Police had earlier fired tear gas to try to disperse some 5,000 protesters who had ringed the German embassy and nearby British mission. But a Reuters witness said policemen just stood by when the crowd forced its way into Germany’s mission.
Terrorists hoisted a black Islamic flag saying in white letters “there is no God but God and Mohammed is his prophet”. They smashed windows, cameras and furniture in the building and then started a fire, witnesses said.
Firefighters arrived to put out the flames.
Employees of Germany’s embassy were safe “for the moment”, Foreign Minister Guido Westerwelle said in Berlin. He also told Khartoum’s envoy to Berlin that Sudan must protect diplomatic missions on its soil, a foreign ministry statement said.
It was unclear why the two European embassies were singled out since the film, which has outraged Muslims, was made in the United States, and U.S. diplomatic missions have been attacked by Islamist protesters in a number of Arab countries.
But Sudan has criticized Germany for allowing a protest last month by right-wing activists carrying a caricatures of the Prophet Mohammad and for Chancellor Angela Merkel giving an award in 2010 to a Danish cartoonist who depicted the Prophet in 2005, triggering demonstrations across the Islamic world.

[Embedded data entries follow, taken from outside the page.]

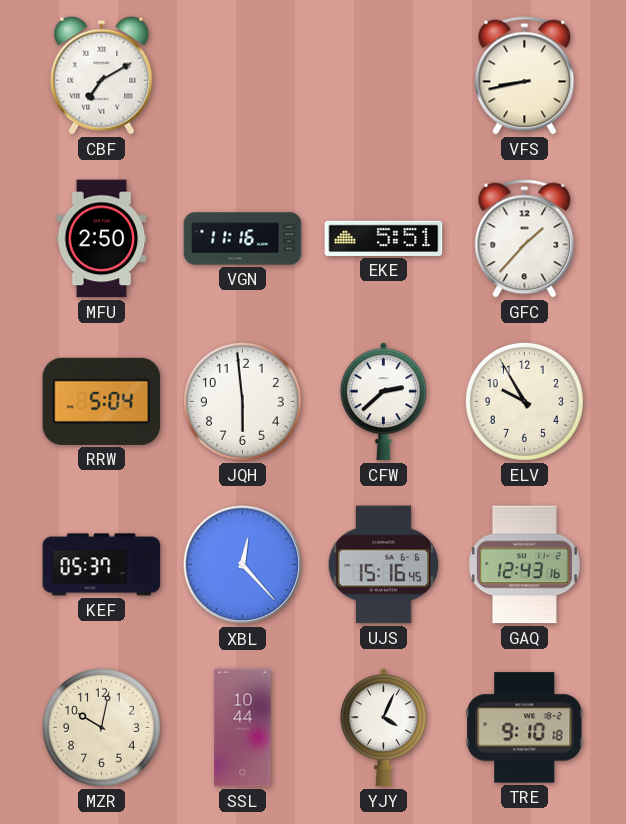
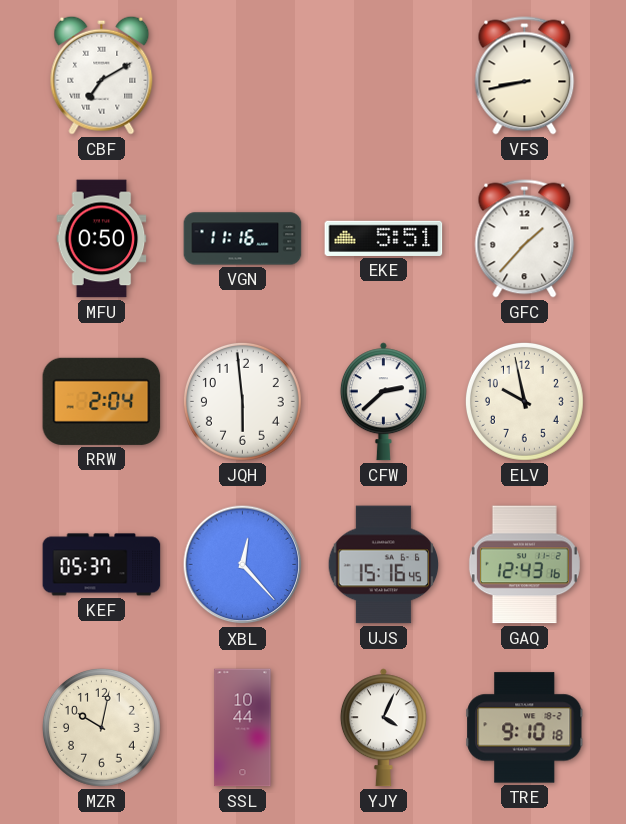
MFU: 2:50 -> 0:50
RRW: 5:04 -> 2:04
ELV: 9:55 -> 9:58
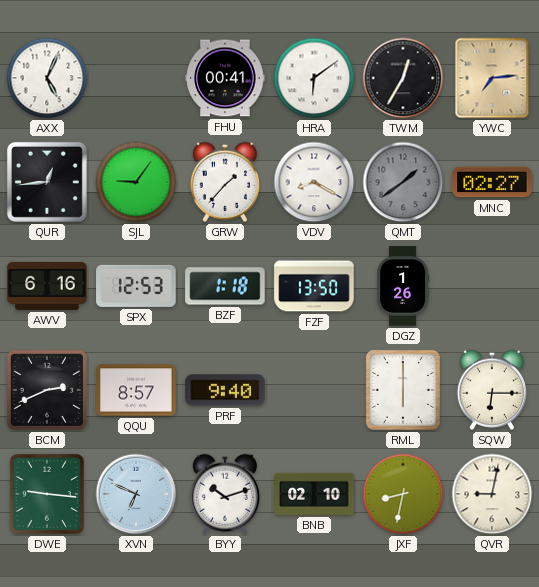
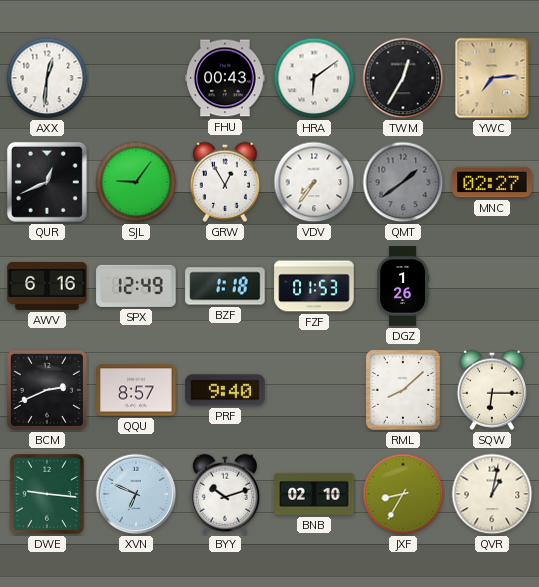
AXX: 5:04 -> 12:31
FHU: 00:41 -> 00:43
QUR: 12:44 -> 12:41
GRW: 1:37 -> 12:55
VDV: 8:20 -> 7:36
SPX: 12:53 -> 12:49
FZF: 13:50 -> 01:53
RML: 6:00 -> 8:08
JXF: 8:32 -> 8:35
QVR: 9:02 -> 1:02
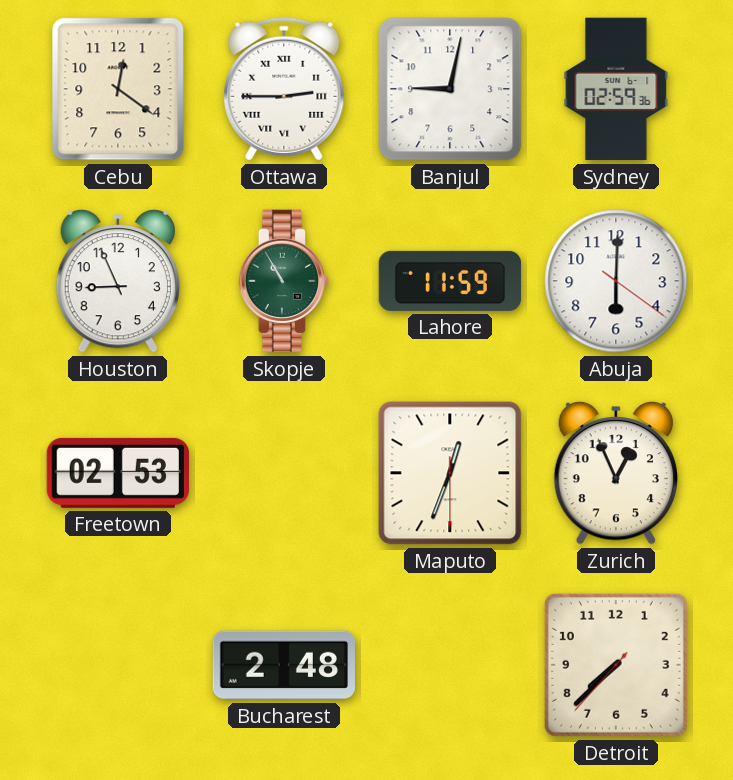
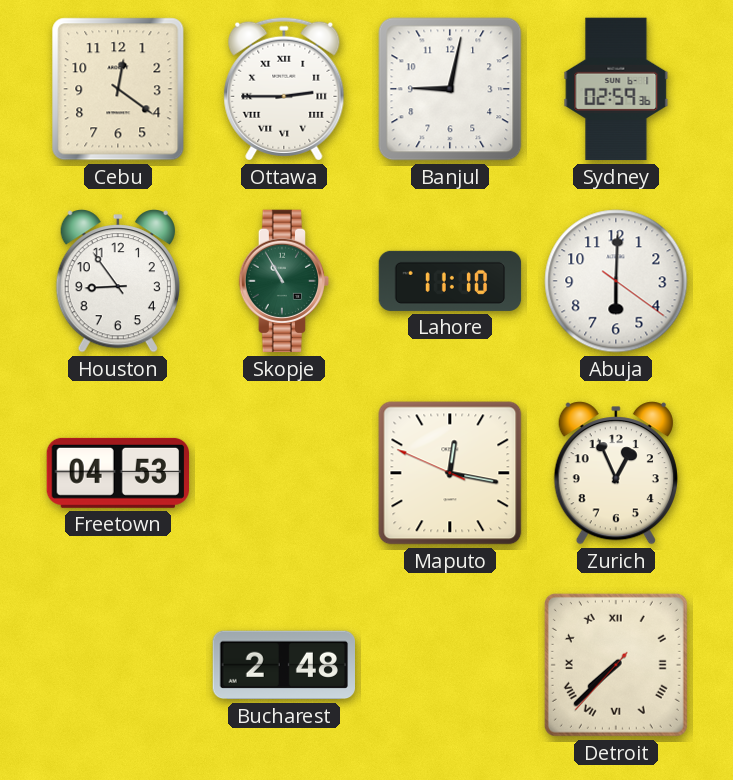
Houston: 8:56 -> 8:54
Lahore: 11:59 -> 11:10
Freetown: 02:53 -> 04:53
Maputo: 12:33 -> 12:16
Detroit numerals: Arabic -> Roman
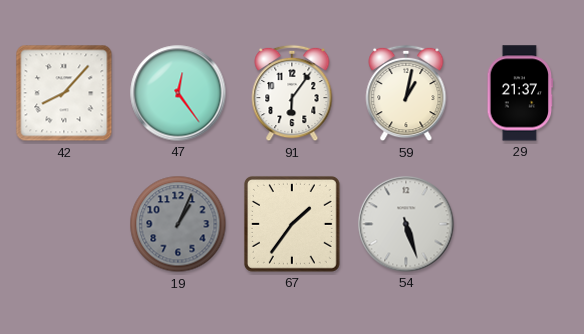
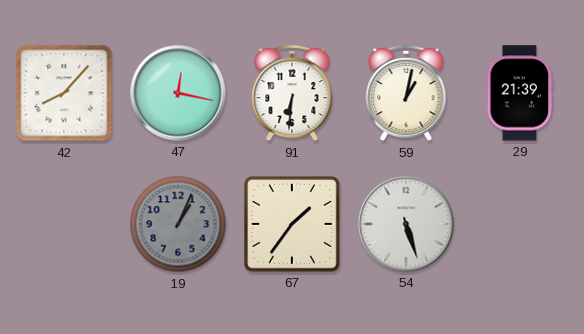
47: 12:24 -> 12:17
91: 6:06 -> 6:31
29: 21:37 -> 21:39
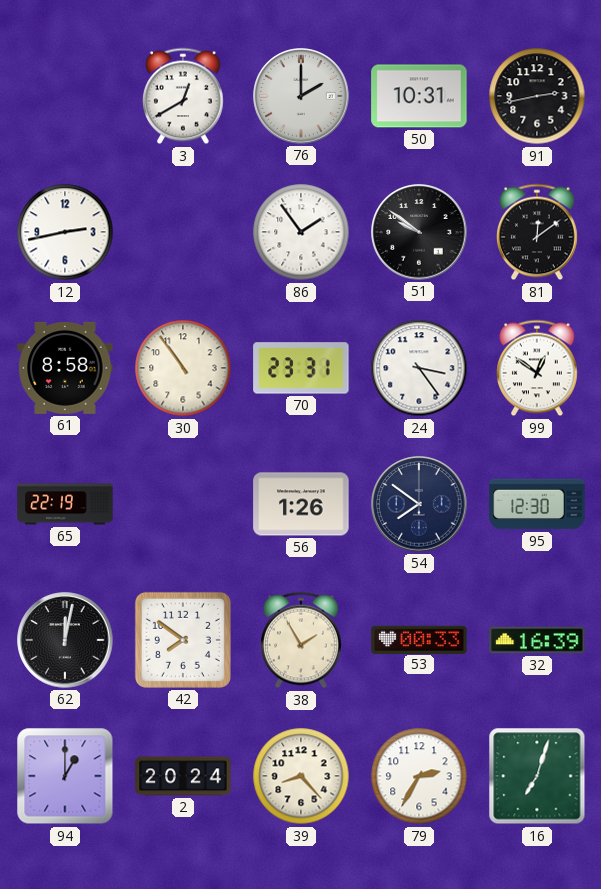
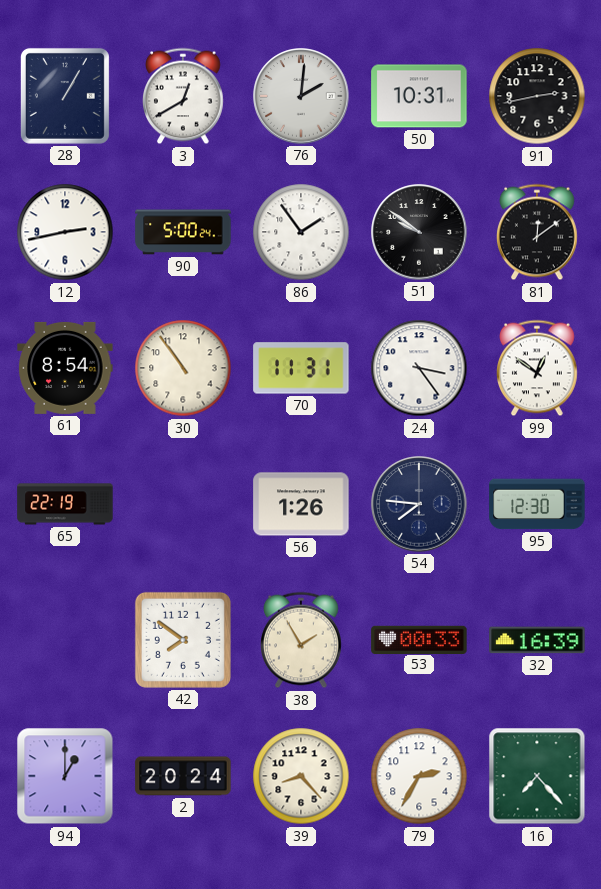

Sudanese President Omar Hassan al-Bashir has been under pressure from Islamists who feel the government has given up the religious values of his 1989 Islamist coup.
U.S. President Barack Obama’s administration said it had nothing to do with the crudely made movie, which inflamed Muslims after it was posted with Arabic subtitles on the Internet, and condemned it as “disgusting and reprehensible”.
The film was blamed for an attack on the U.S. consulate in Libya’s eastern city of Benghazi that killed the U.S. ambassador and three other Americans on Tuesday, the anniversary of the September 11, 2001 al Qaeda attacks on the United States.